Tuesday, October 23, 2007
Some friends have the gall to create jokes after the mall blast in Makati City. One such joke comes in the form of a text message saying, “Kukuha na nga lang ng bomber, bingi pa. Imbes na Gloria (alluding to the President) ang target, Glorietta ang pinasabog.” So creeping along the grapevine is the suspicion that it was a bomb after all that killed at least 11 people and wounded hundred others. While it may be said that the Ayalas, who own the malls among other businesses, are social entrepreneurs and should be at least spared from anti-capitalist sentiments, terrorists can bomb public places just the same in order to create government destabilization. These terrorists may only be the ones with the sadistic notion of being happy scaring the shit out of people. On the other hand, authorities debunk the theory that it was a bomb; they were not discounting the theory that it may be a gas leak that triggered the explosion. With confusion ensuing this fiasco, it was not hard to believe why people can still concoct morbid jokes. I don’t know if these people can break into maniacal laughter after learning what my friend, who works in Ayala, saw right after the bombing. Until now, he can barely eat after witnessing bloody, mangled bodies being juxtaposed to one another. Another friend informed me that one of the casualties was a townmate in Nueva Ecija. It pains me to think of that lady being blasted to bits, whereas she went to the mall with friends only to celebrate a recent salary raise.
Understandably, security measures will be tighter at all establishments after this happening. Pervert guards will have a field day fondling mallgoers’ private parts. Corollarily, all sorts of discrimination shrieks will fly all over the place just because some people are Arabic-looking or their bags are bulky or whatever. Goodness, what made the guards think that geeks with a whole library stuffed in their backpacks are terrorists? What spawned the idea that just because one’s religion is Islam or one wears a sari or one grows hair all over one’s face and body, one is a terrorist? The glam lady in her signature bag may likely be carrying a contact lens solution containing some liquid explosives. The corporate-looking yuppie in his business suit may have a mobile phone ready to explode at his bidding. Scream illogical, but we are in the Philippines where people still throng in stampede-worthy multitudes into the malls hours after bomb explosions, let alone bomb scares.

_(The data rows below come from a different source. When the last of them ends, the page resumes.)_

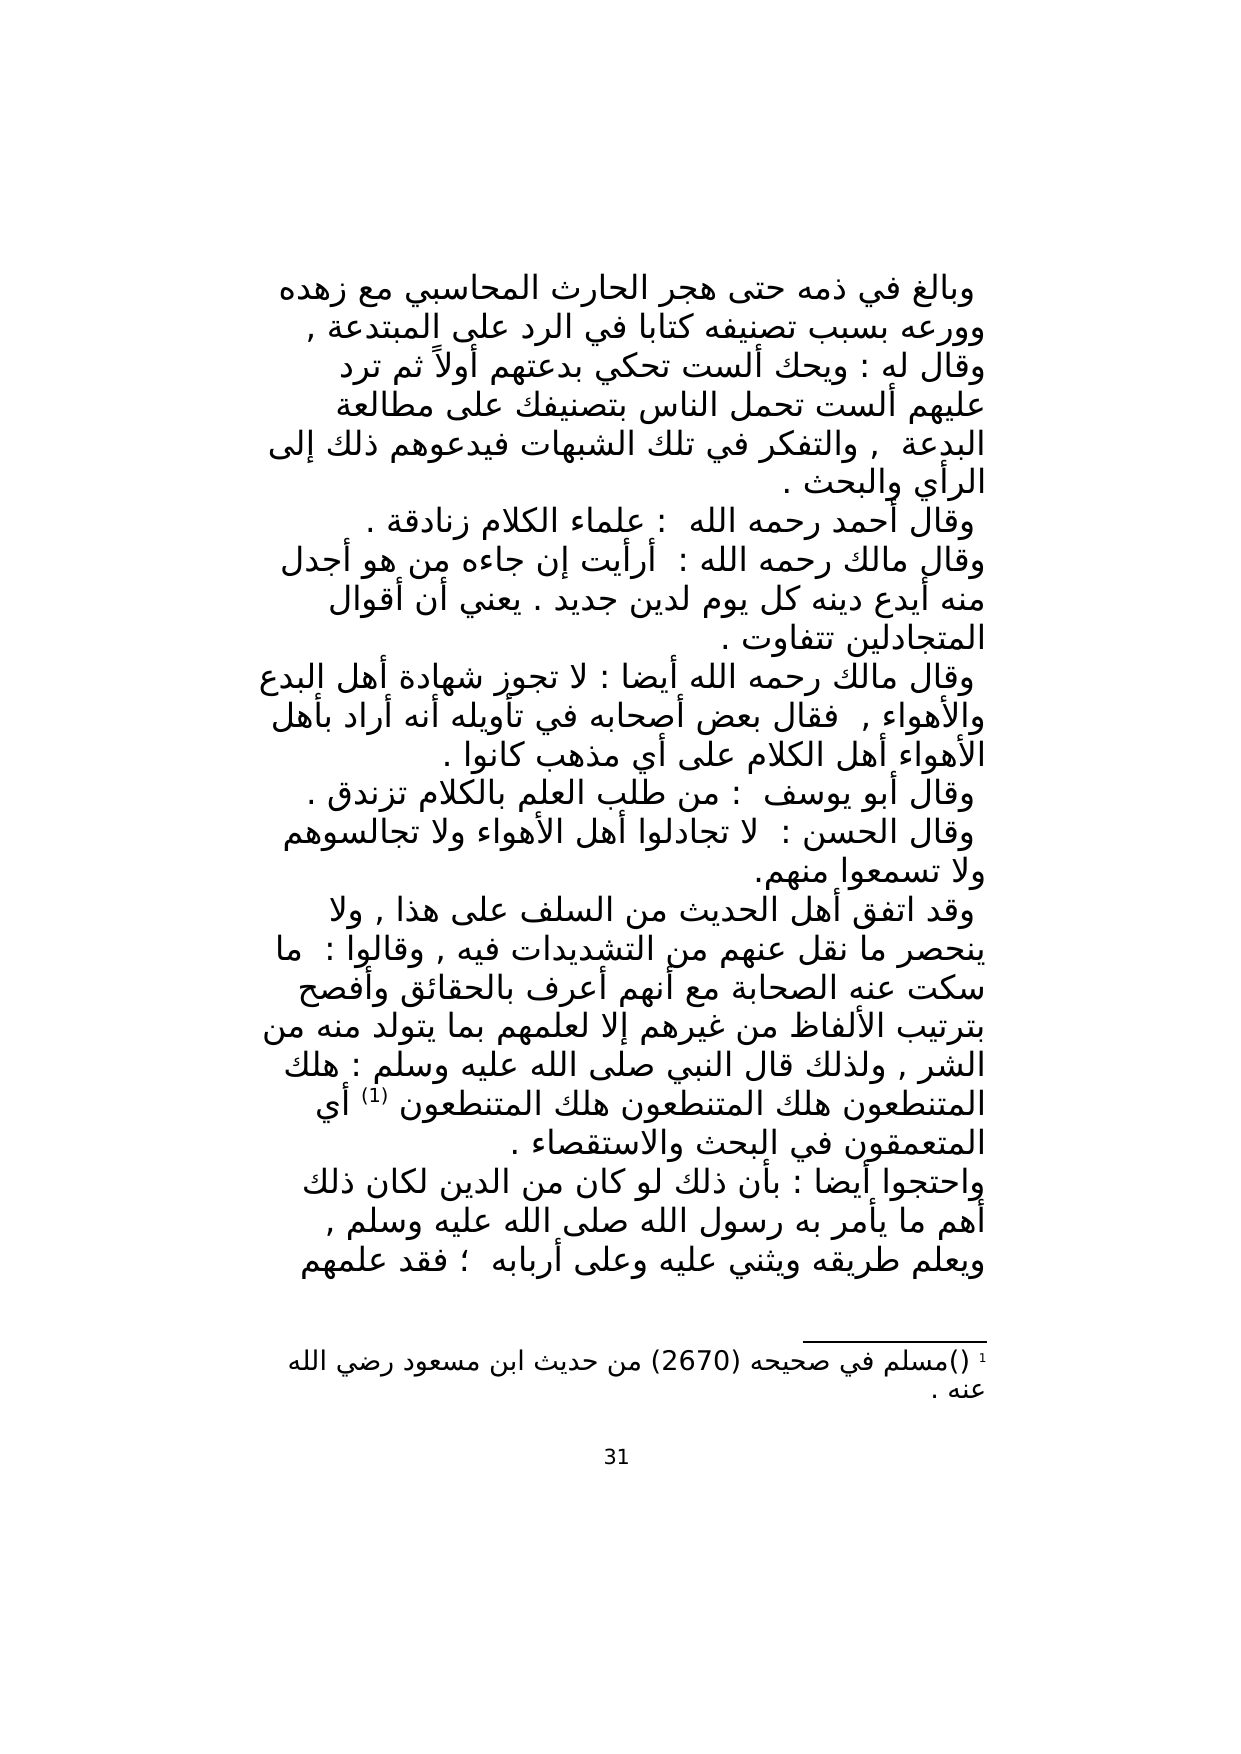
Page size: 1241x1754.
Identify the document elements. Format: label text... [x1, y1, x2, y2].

text وقال أبو يوسف : من طلب العلم بالكلام تزندق . [254, 774, 986, 813]
text وقال أحمد رحمه الله : علماء الكلام زنادقة . [254, 502, 986, 541]
text وقال مالك رحمه الله أيضا : لا تجوز شهادة أهل البدع والأهواء , فقال بعض أصحابه في تأويله أنه أراد بأهل الأهواء أهل الكلام على أي مذهب كانوا . [254, 657, 986, 774]
text وقال الحسن : لا تجادلوا أهل الأهواء ولا تجالسوهم ولا تسمعوا منهم. [254, 813, 986, 890]
text وقد اتفق أهل الحديث من السلف على هذا , ولا ينحصر ما نقل عنهم من التشديدات فيه , وقالوا : ما سكت عنه الصحابة مع أنهم أعرف بالحقائق وأفصح بترتيب الألفاظ من غيرهم إلا لعلمهم بما يتولد منه من الشر , ولذلك قال النبي صلى الله عليه وسلم : هلك المتنطعون هلك المتنطعون هلك المتنطعون () أي المتعمقون في البحث والاستقصاء . [254, 890, 986, 1162]
text وبالغ في ذمه حتى هجر الحارث المحاسبي مع زهده وورعه بسبب تصنيفه كتابا في الرد على المبتدعة , وقال له : ويحك ألست تحكي بدعتهم أولاً ثم ترد عليهم ألست تحمل الناس بتصنيفك على مطالعة البدعة , والتفكر في تلك الشبهات فيدعوهم ذلك إلى الرأي والبحث . [254, 269, 986, 502]
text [254, 1162, 986, 1279]
text وقال مالك رحمه الله : أرأيت إن جاءه من هو أجدل منه أيدع دينه كل يوم لدين جديد . يعني أن أقوال المتجادلين تتفاوت . [254, 541, 986, 657]
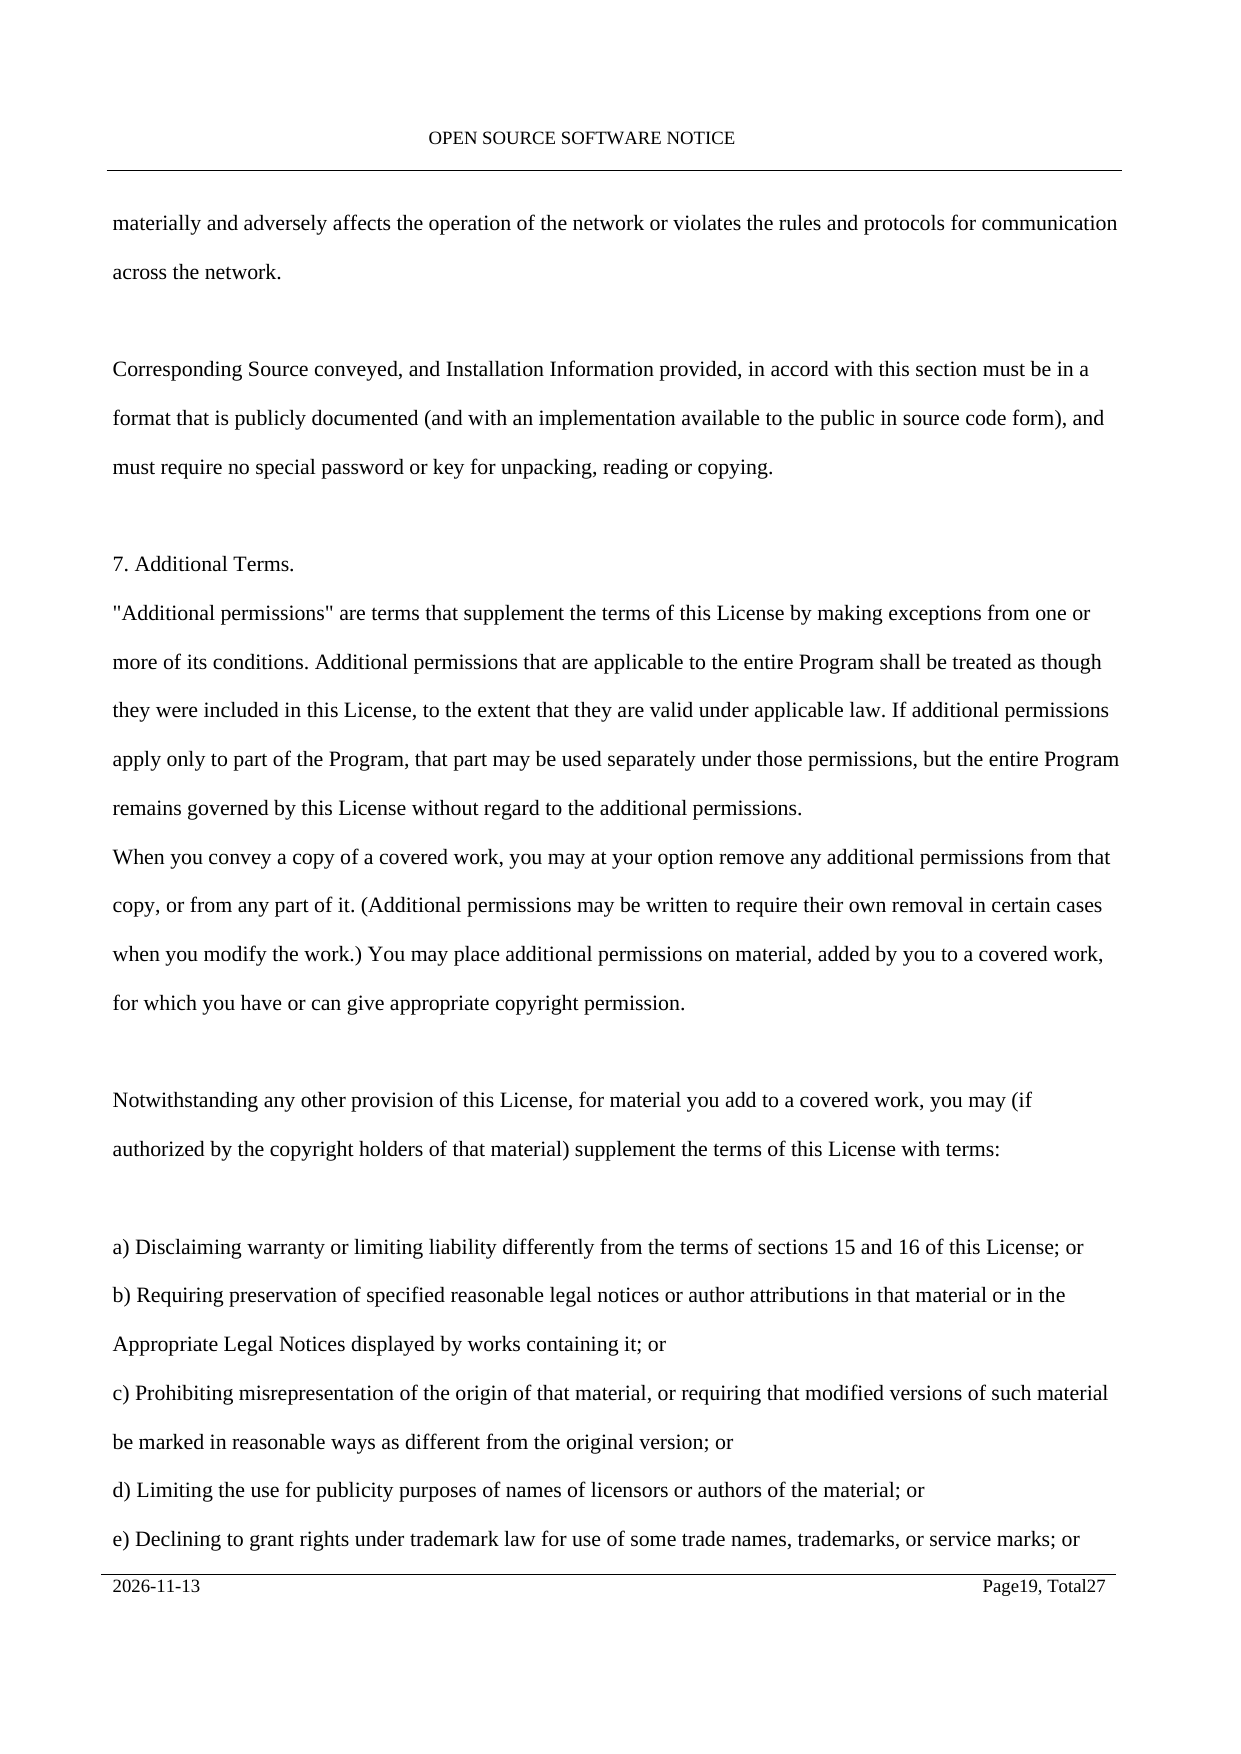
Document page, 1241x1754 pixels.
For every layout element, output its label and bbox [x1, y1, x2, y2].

text [112, 206, 1128, 1555]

Yes, facial discriminations persist whereas security personnel may well be doing their job effectively if they put their mind to it. Don’t just frisk our privates, Manong Guard! Inspect whether the contents of our bags match the types of explosives you were informed of by the police. Don’t make us produce identification cards for security purposes because we don’t see how pieces of cardboards can defend us from malevolent elements! It appeals to me as funny to think that soon, establishments would issue IDs to let people in. Imagine, flashing one’s SM advantage card just so one can shop bikinis or kitchenware or chandelier at the department store? If one needs to postpone one’s ulcer attacks by running toward the nearest KFC, one has to show passes to the guard. To be able to enjoy a movie premiere of Judy Ann Santos, I need to prove I carry a Robinsons-issued ID and not some psycho out to do a Bona (the film, okay, not the gay lingo) to the young superstar. Not that I look like Nora Aunor’s character in that film nor that I harbor a secret hate toward my Fitrum-endorsing idol. If the reader’s face contorts upon invoking the images of the Philippine superstars, there goes the facial discrimination yet again.
The other night, my Pangga texted to remind me that our anniversary is fast approaching. He even sent the lyrics of an old song that goes, “Bakit ba ganyan/Nais ko’y lagi kang pagmasdan/Umula’t umaraw man’y hindi pagsasawaan/ang iyong…*some text missing*[sic]” then, perhaps in a wish to provide a redeeming value, added, “kagan…kagan…katalinuhan na nga lang.” This is one facial discrimination that borders upon trying to be cute or something. Any graver and my Pangga will get a terrific lashing that my favorite mall guards will get if they inspect my suspicious-looking sling bag and not that of a schoolgirl’s sleek yet probably bomb-containing kikay kit. I will never think twice even if the guards look like Sam Milby and Marc Nelson.